→ Texte de l'exercice:
3Cette piquante anecdote pourrait être moins gratuite à la réflexion qu’il n’y paraît, en ce qu’elle semble fort plaisamment illustrer le destin nietzschéen du texte d’Emerson. Nietzsche, qui se présente d’ailleurs comme auteur de « livres de voyage7 » a lui-même beaucoup pris, et comme à la dérobée (l’appropriation se passant le plus souvent de renvoi explicite), à celui qu’il considérait comme le prototype-même du « voyageur8 », si bien qu’on peut lire chez Charles Andler le jugement suivant :

Il y a eu dans la formation de la pensée nietzschéenne des influences prolongées durant sa croissance entière : telles les influences grecques. […] Quelques-unes, très vieilles et qui affleurent rarement à sa conscience, furent très durables, quoique très méconnues. Ralph Waldo Emerson fut un de ces auteurs aimés, dont Nietzsche a absorbé la pensée jusqu’à ne plus la distinguer de la sienne9

4La proximité des thèmes et des termes chez les deux auteurs paraît de fait, lorsque l’on s’y penche attentivement, assez saisissante10 : le noble et l’ignoble, la solitude et la grégarité, l’histoire et le destin, la formation de l’individu et la réforme de la culture, l’affirmation de soi et l’aversion pour l’hypocrisie morale, l’écriture de l’essai et la pensée comme tentative et expérience (Versuch), autant d’enjeux centraux chez Emerson comme chez Nietzsche. Cette proximité si prégnante, Nietzsche semble en un sens la proclamer, s’en faire un blason, se ralliant à la bannière des tonalités affectives émersoniennes dont il hisse le drapeau à l’avant-scène de son œuvre. La double épigraphe aux deux éditions du Gai Savoir est le meilleur témoignage de cette relation oscillant entre héritage et assimilation. En 1882, année de la mort d’Emerson, Nietzsche place en effet au fronton de la première édition du Gai Savoir une citation extraite de l’essai History :

« Pour le poète et pour le sage, toutes les choses sont amies

et sacrées, toutes les expériences utiles, tous

les jours saints, tous les hommes divins11 ».

Emerson12.

5Cette épigraphe, hommage plutôt qu’éloge, disparaît toutefois de l’édition de 1887, remplacée par la suivante :

J’habite ma propre maison,

N’ai jamais copié personne en rien

Et — me suis en outre moqué de tout maître

Qui ne s’est pas moqué de lui-même.

Au-dessus de ma porte13.

→ Consigne 1:
Dites si chacune des affirmations (a), (b) et (c) concorde avec le texte sur Emerson et Nietzsche, en répondant par oui ou par non et en citant mot pour mot le passage qui permet de trancher.
(a) La première édition du Gai Savoir date de l'année de la mort d'Emerson.
(b) L'épigraphe tirée d'Emerson figure encore dans l'édition de 1887 du Gai Savoir.
(c) Nietzsche signalait le plus souvent de façon explicite ce qu'il empruntait à Emerson.
→ Consigne 2:
Extrayez du texte sur Emerson et Nietzsche tout le passage qui va de « J’habite ma propre » jusqu'à « de ma porte13. ».
Le matériel qui suit provient d'une autre source.

→ Matériel fourni:

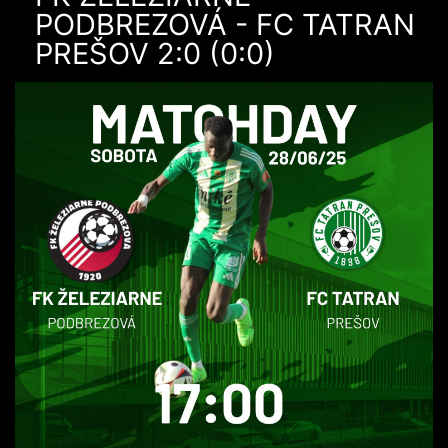
PODBREZOVÁ - FC TATRAN
PREŠOV 2:0 (0:0)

→ Corrigé 1:
(a) Oui : « En 1882, année de la mort d’Emerson, Nietzsche place en effet au fronton de la première édition du Gai Savoir une citation extraite de l’essai History ».
(b) Non : « Cette épigraphe, hommage plutôt qu’éloge, disparaît toutefois de l’édition de 1887 ».
(c) Non : « l’appropriation se passant le plus souvent de renvoi explicite ».

→ Corrigé 2:
J’habite ma propre maison,

N’ai jamais copié personne en rien

Et — me suis en outre moqué de tout maître

Qui ne s’est pas moqué de lui-même.

Au-dessus de ma porte13.